The more complex–and far more interesting–answer is that such an experiment invites a re-examination of fundamental issues of work- and compositional identity, as Die Dreigroschenoper approaches its ninetieth birthday. Is the baby being thrown out with the bathwater by discarding Weill’s original orchestrations and arrangements? Are they indispensable to the nature and impact of the stage work? What is lost and/or gained when these are replaced by those of a professional orchestrator for the theater of today? Are they akin to Caspar Neher’s set or costume designs for the 1928 production, replaceable in “revival,” just as many West End and Broadway revivals of classic musicals discard original orchestrations for updated (and usually downsized) ones? Or, conversely, because Weill approached popular musical theater from a background in opera and insisted on orchestrating his own scores (the one domain in which he asserted complete freedom and control), does their replacement deprive audiences of one of his most powerful and personal means of characterization and dramatic commentary/irony? Is the use of dance band instrumentation from the Twenties still viable, and if so, does it consign Die Dreigroschenoper to the category of “period piece”? Or does that idiosyncratic sound perfectly mirror the generic hybrid and the stylistic multiplicity of the work, the very incarnation of the tension between “low” and “high,” between the “threepenny” and the operatic. In other words, isn’t it still possible to hear Weill’s soundscape as the aural embodiment of Brecht’s prologue to the 1928 stage script?–“You are about to see an opera for beggars. Because this opera is so magnificent only a beggar could have imagined it, and because it still had to be so cheap that even beggars could afford it, we call it The Threepenny Opera.”
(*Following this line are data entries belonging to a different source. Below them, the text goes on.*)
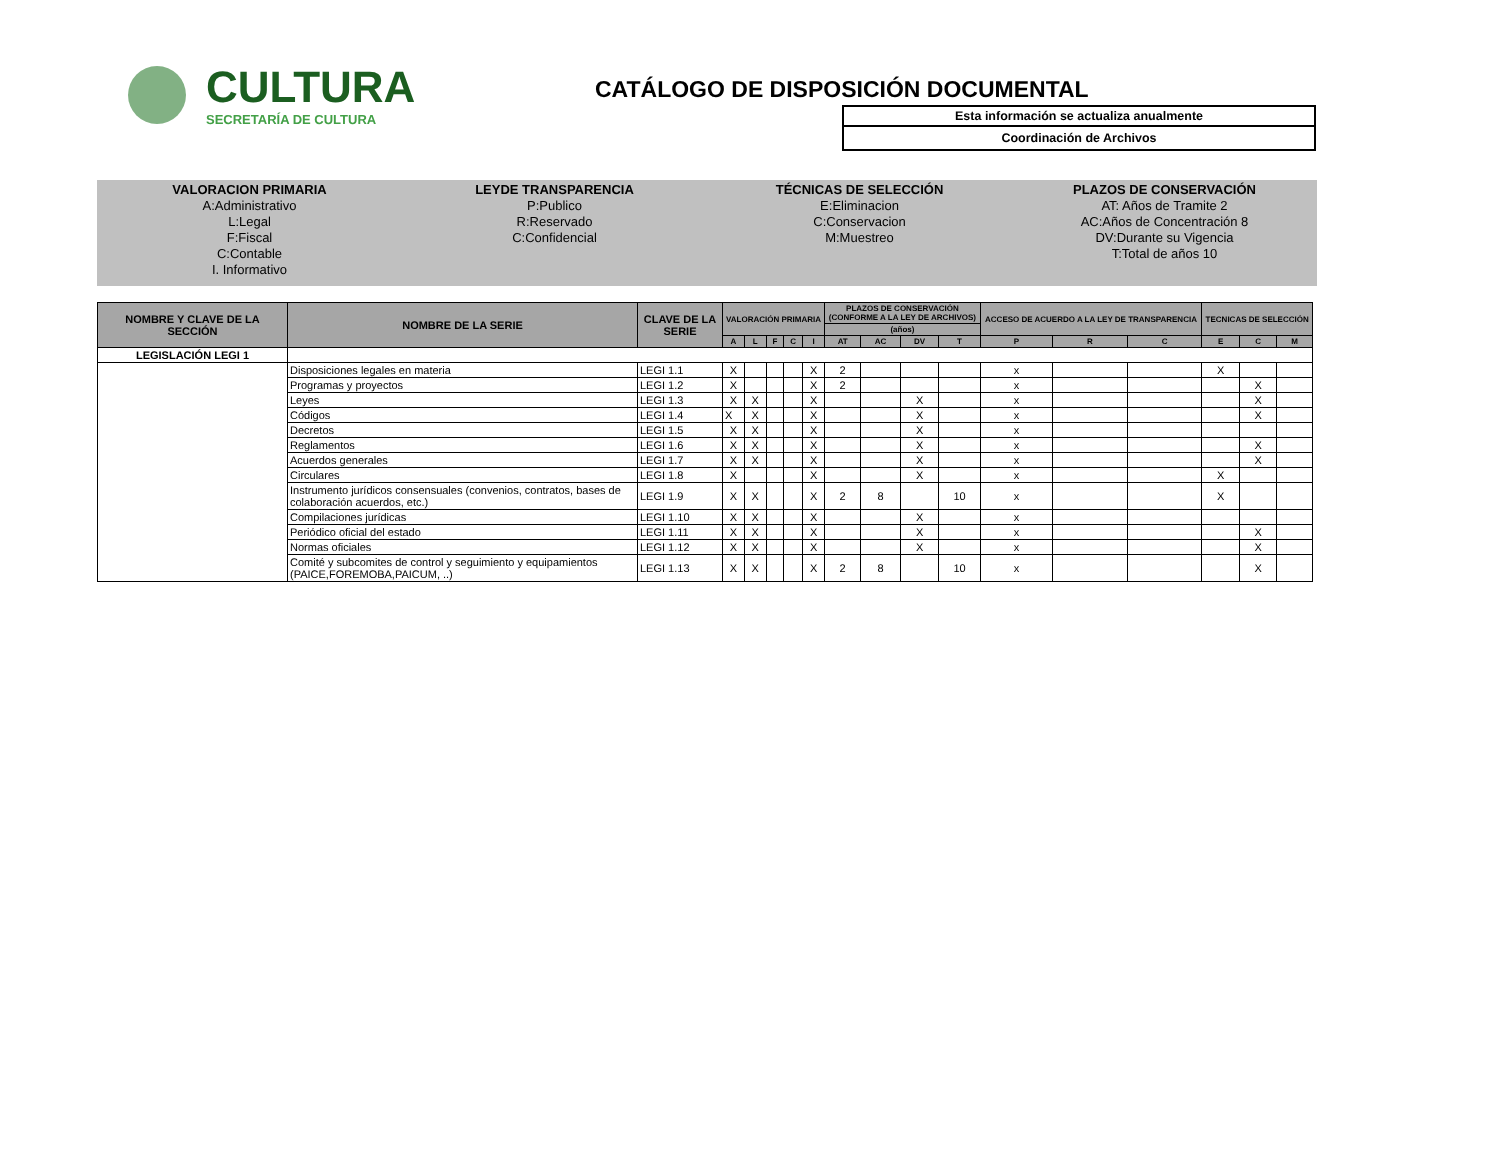CULTURA
SECRETARÍA DE CULTURA
CATÁLOGO DE DISPOSICIÓN DOCUMENTAL
Esta información se actualiza anualmente
Coordinación de Archivos
VALORACION PRIMARIA
A:Administrativo
L:Legal
F:Fiscal
C:Contable
I. Informativo
LEYDE TRANSPARENCIA
P:Publico
R:Reservado
C:Confidencial
TÉCNICAS DE SELECCIÓN
E:Eliminacion
C:Conservacion
M:Muestreo
PLAZOS DE CONSERVACIÓN
AT: Años de Tramite 2
AC:Años de Concentración 8
DV:Durante su Vigencia
T:Total de años 10
| NOMBRE Y CLAVE DE LA SECCIÓN | NOMBRE DE LA SERIE | CLAVE DE LA SERIE | VALORACIÓN PRIMARIA | | | | | PLAZOS DE CONSERVACIÓN (CONFORME A LA LEY DE ARCHIVOS) | | | | ACCESO DE ACUERDO A LA LEY DE TRANSPARENCIA | | | TECNICAS DE SELECCIÓN | | |
| --- | --- | --- | --- | --- | --- | --- | --- | --- | --- | --- | --- | --- | --- | --- | --- | --- | --- |
| | | | | | | | | (años) | | | | | | | | | |
| | | | A | L | F | C | I | AT | AC | DV | T | P | R | C | E | C | M |
| LEGISLACIÓN LEGI 1 | | | | | | | | | | | | | | | | | |
| | Disposiciones legales en materia | LEGI 1.1 | X | | | | X | 2 | | | | x | | | X | | |
| | Programas y proyectos | LEGI 1.2 | X | | | | X | 2 | | | | x | | | | X | |
| | Leyes | LEGI 1.3 | X | X | | | X | | | X | | x | | | | X | |
| | Códigos | LEGI 1.4 | X | X | | | X | | | X | | x | | | | X | |
| | Decretos | LEGI 1.5 | X | X | | | X | | | X | | x | | | | | |
| | Reglamentos | LEGI 1.6 | X | X | | | X | | | X | | x | | | | X | |
| | Acuerdos generales | LEGI 1.7 | X | X | | | X | | | X | | x | | | | X | |
| | Circulares | LEGI 1.8 | X | | | | X | | | X | | x | | | X | | |
| | Instrumento jurídicos consensuales (convenios, contratos, bases de colaboración acuerdos, etc.) | LEGI 1.9 | X | X | | | X | 2 | 8 | | 10 | x | | | X | | |
| | Compilaciones jurídicas | LEGI 1.10 | X | X | | | X | | | X | | x | | | | | |
| | Periódico oficial del estado | LEGI 1.11 | X | X | | | X | | | X | | x | | | | X | |
| | Normas oficiales | LEGI 1.12 | X | X | | | X | | | X | | x | | | | X | |
| | Comité y subcomites de control y seguimiento y equipamientos (PAICE,FOREMOBA,PAICUM, ..) | LEGI 1.13 | X | X | | | X | 2 | 8 | | 10 | x | | | | X | |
Perhaps the Salzburg production will prompt a re-examination of longstanding policies. Lowe and his collaborators have been given a free hand and sole responsibility for this experiment. Neither the Kurt Weill Foundation nor any of Weill’s publishers has made any attempt to involve themselves in the creation of the Salzburger Dreigroschenoper or to preview, monitor, advise, or influence any of Mr. Lowe’s artistic choices. So the authors’ representatives making decisions about these policies will join the audience in Salzburg for this rare opportunity to savor Weill’s original orchestrations alongside an experimental alternative. As Brecht often quipped (quoting an old English proverb): with any such theatrical Versuch, “the proof of the pudding is in the eating.”